The Stories of Shageder, also produced in
this period, has been regarded as the most outstanding work in
the treasure-house of Mongolian literature. Other great works of
folk literature include the Story of Gessar Khan of the 11th
century, the Life Story of Jianggar, an epic of the 15th
century.
Mongolians owed their achievements in medical
science, astronomy and calendar to the influence of the Hans and
Tibetans. Mongolian medicine has been best known for its Lamaist
therapy, which is most effective for traumatic surgery and the
setting of fractured bones. To further develop their medical
science, the Mongolians have translated into Mongolian many Han
and Tibetan medical works, which include Mongolian-Tibetan
Medicine, A Compendium of Medical Science, The of Secret of
Pulse Taking, Basic Theories on Medical Science in Four Volumes,
Pharmaceutics and Five Canons of Pharmacology. Outstanding
contributions have also been made by the Mongolians in the
veterinary science. In the field of mathematics and calendar,
credit should be given to the Mongolian astronomist and
mathematician Ming Antu. During the decades of his service in
the Imperial Observatory, he participated in compiling and
editing the Origin and Development of Calendar, Sequel to a
Study of Universal Phenomena and A Study of the Armillary
Sphere. His work Quick Method for Determining Segment Areas and
Evaluation of the Ratio of the Circumference of a Circle to Its
Diameter (completed by his son and students) is also a
contribution to China's development in mathematics. He also made
a name for himself in cartography. It was due to his
geographical surveys in Xinjiang that the Complete Atlas of the
Empire, the first atlas of China drawn with scientific methods,
was finished.
Customs and Habits
Mongolians grow up on
horsebacks and horses thus play an important part in their life.
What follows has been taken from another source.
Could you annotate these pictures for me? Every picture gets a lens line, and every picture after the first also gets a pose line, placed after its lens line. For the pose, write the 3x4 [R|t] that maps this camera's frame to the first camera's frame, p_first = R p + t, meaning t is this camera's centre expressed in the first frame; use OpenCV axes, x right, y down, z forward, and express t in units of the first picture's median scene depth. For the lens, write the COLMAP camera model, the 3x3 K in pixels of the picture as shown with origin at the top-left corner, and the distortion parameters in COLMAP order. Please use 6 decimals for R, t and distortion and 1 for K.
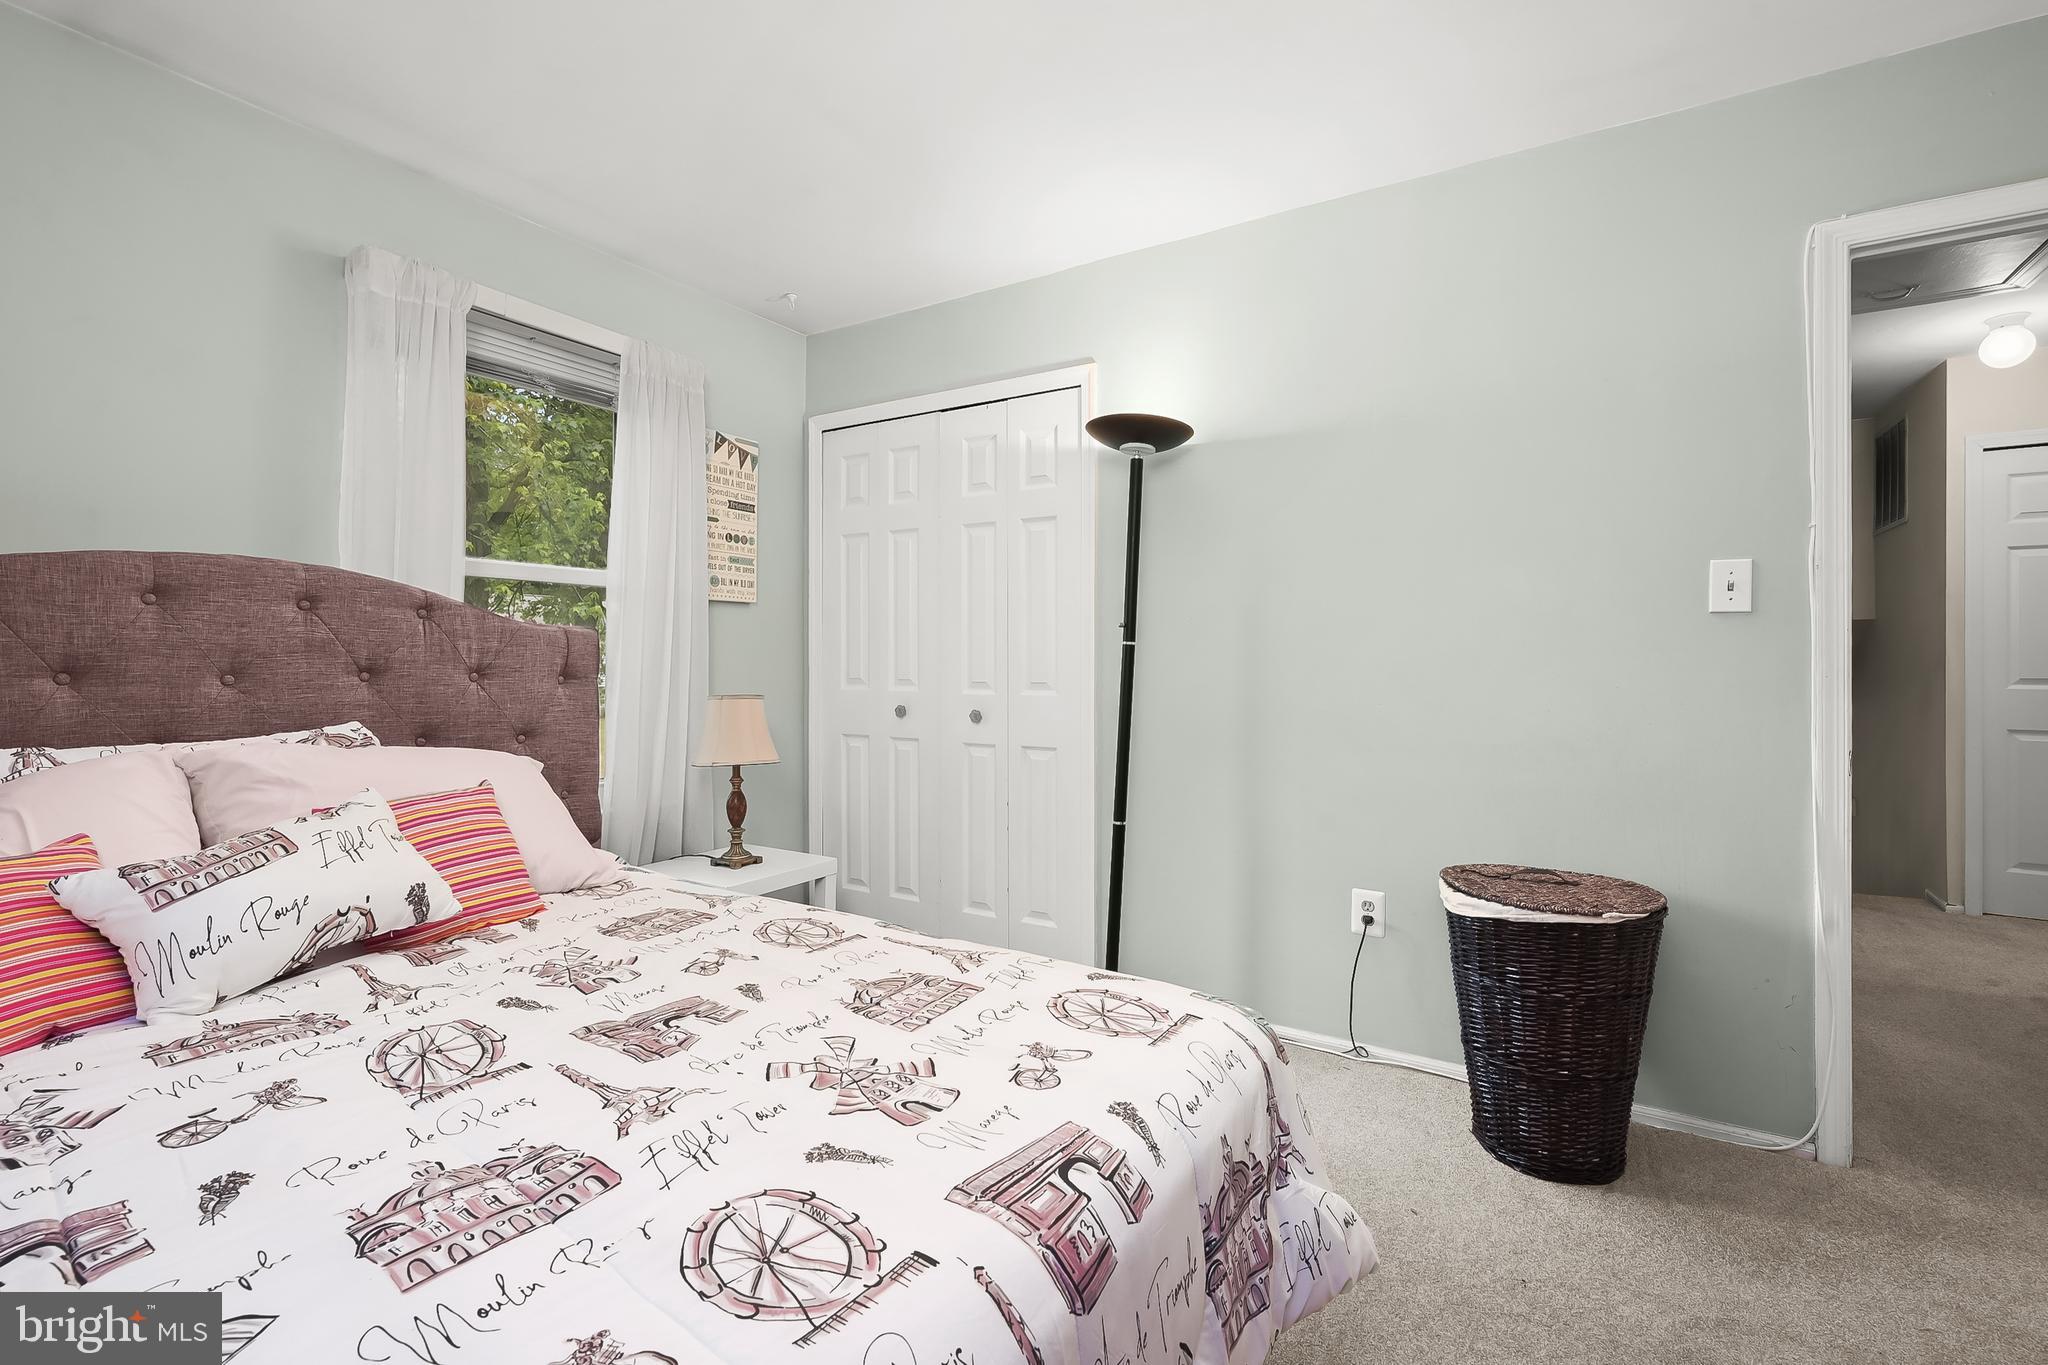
lens RADIAL K [[885.2, 0, 1039.0], [0, 885.2, 670.5], [0, 0, 1]] dist [-0.003933, 0.003469]
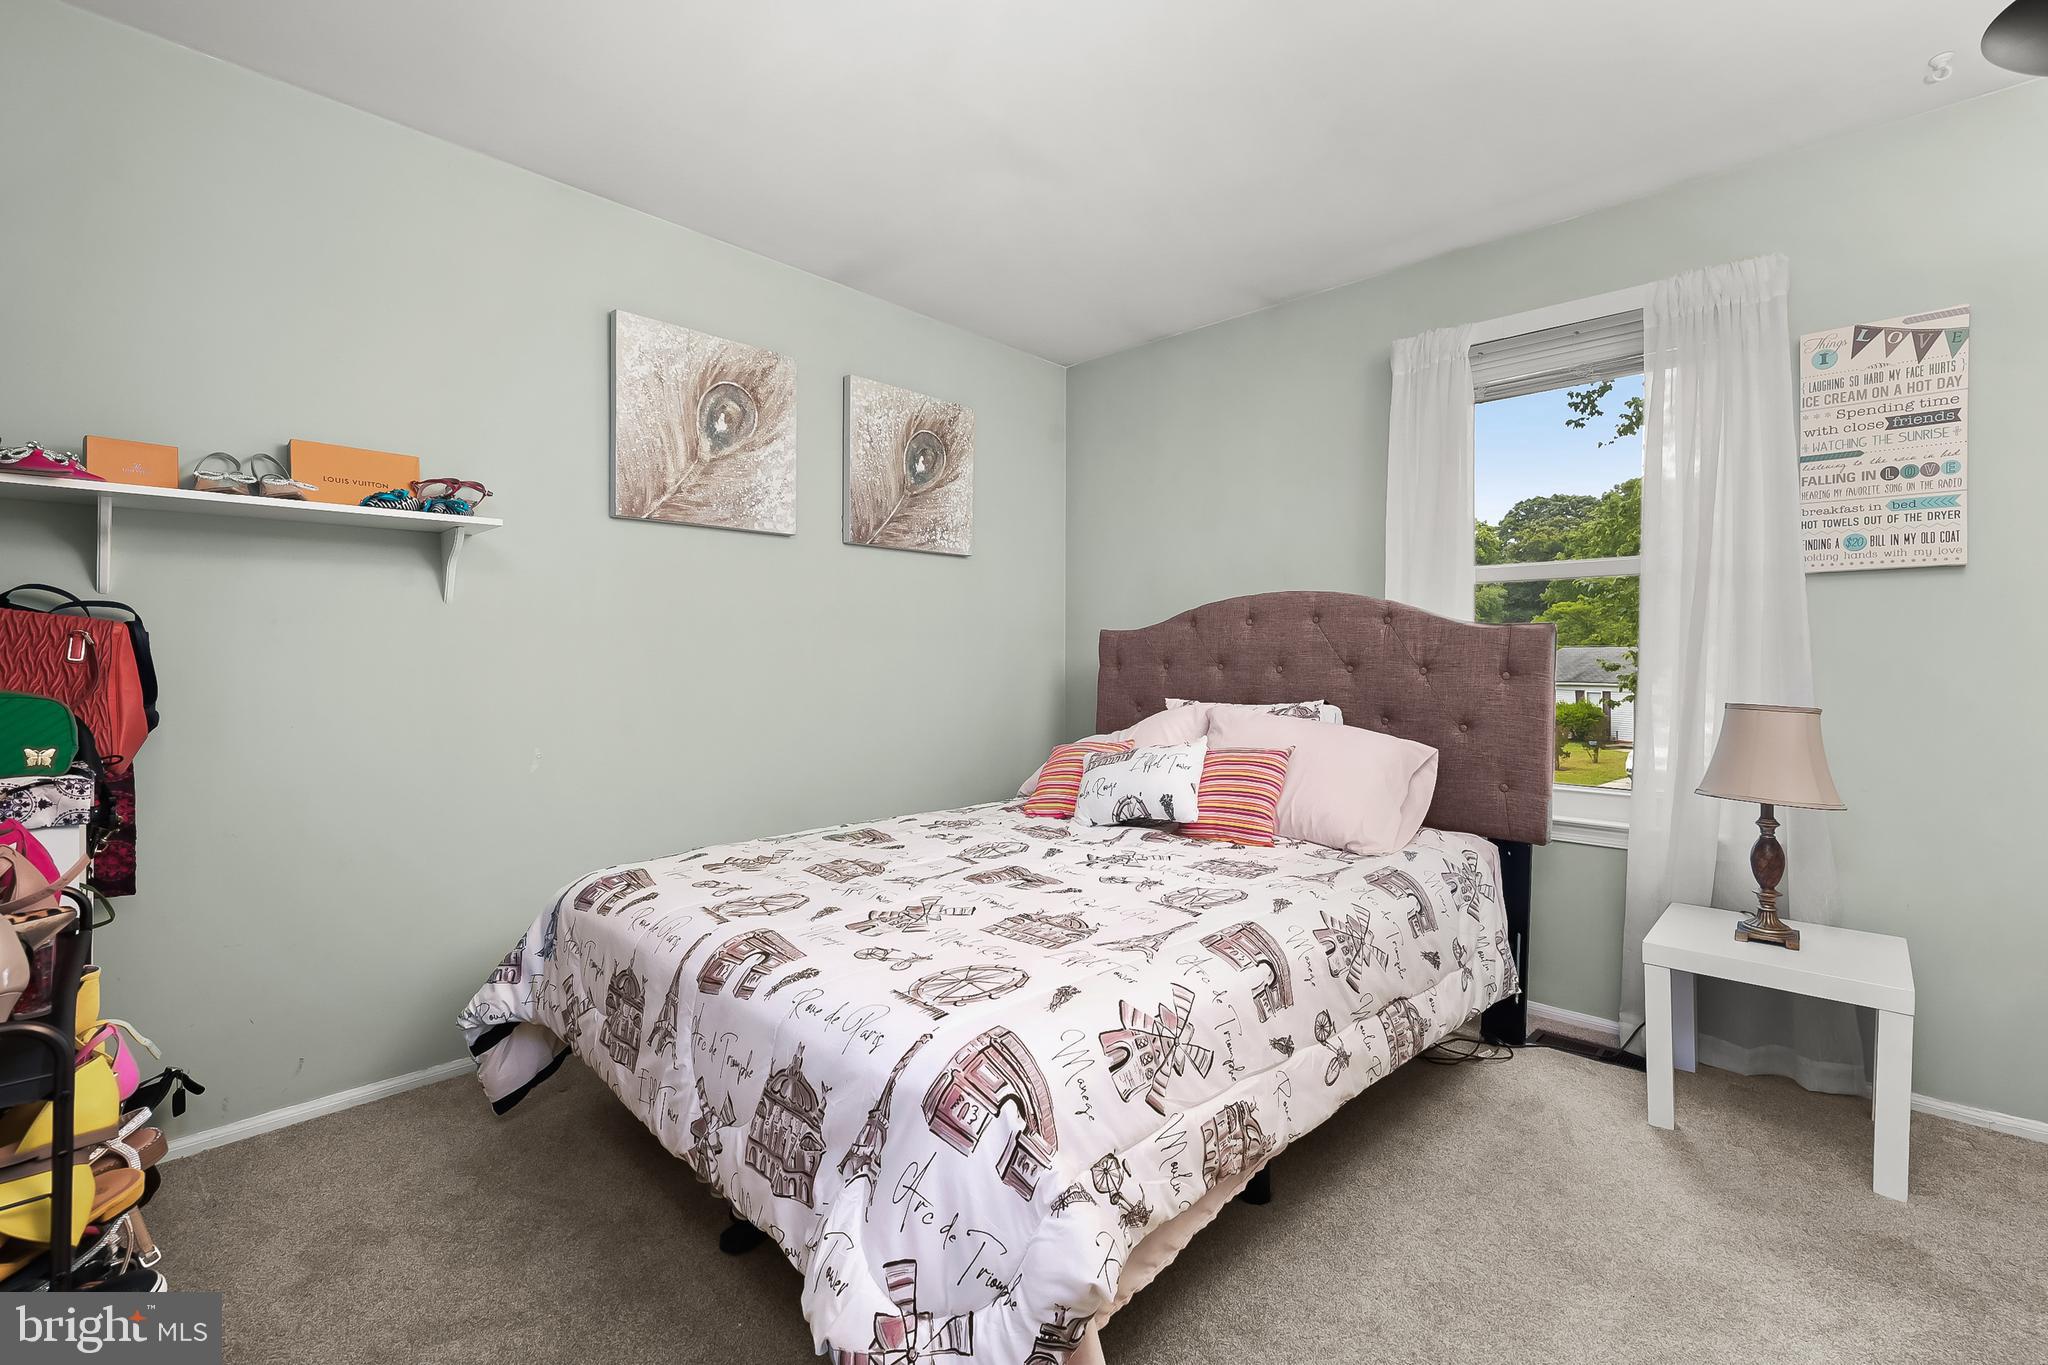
lens RADIAL K [[885.2, 0, 1037.9], [0, 885.2, 668.1], [0, 0, 1]] dist [-0.003933, 0.003469]
pose [[-0.195382, 0.010173, -0.980675, 0.683286], [-0.012423, 0.999840, 0.012847, -0.005651], [0.980649, 0.014693, -0.195224, 0.792733]]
Every Mongolian loves to prove his worth by showing good
horsemanship and archery as well as wrestling.
"Nadam," meaning games in
Mongolian, is the name of a traditional Mongolian fair, which is
held in July and August each year. At the fair, people wearing
their holiday best, participate in horse racing, archery,
singing, dancing, chess playing and wrestling.
The life of the Mongolians is unique. Those
in the pastoral areas wear fur coats lined with satin or cloth
or nothing at all in winter and loose, long-sleeved cotton robes
in summer. Mongolian costume is generally red, yellow or dark
blue in color. A red or green waistband, flint steel, snuffbox
and knife in an ornate sheath for cutting meat are accessories
common to all men and women. Knee-high felt boots are a type of
common footwear. Mongolians, men and women, wear cone-shaped
hats in winter; they also like to wear silk or cloth turbans.
Girls wear their hair parted in the middle, embellished with two
large beads and agate, coral and green jade ornaments.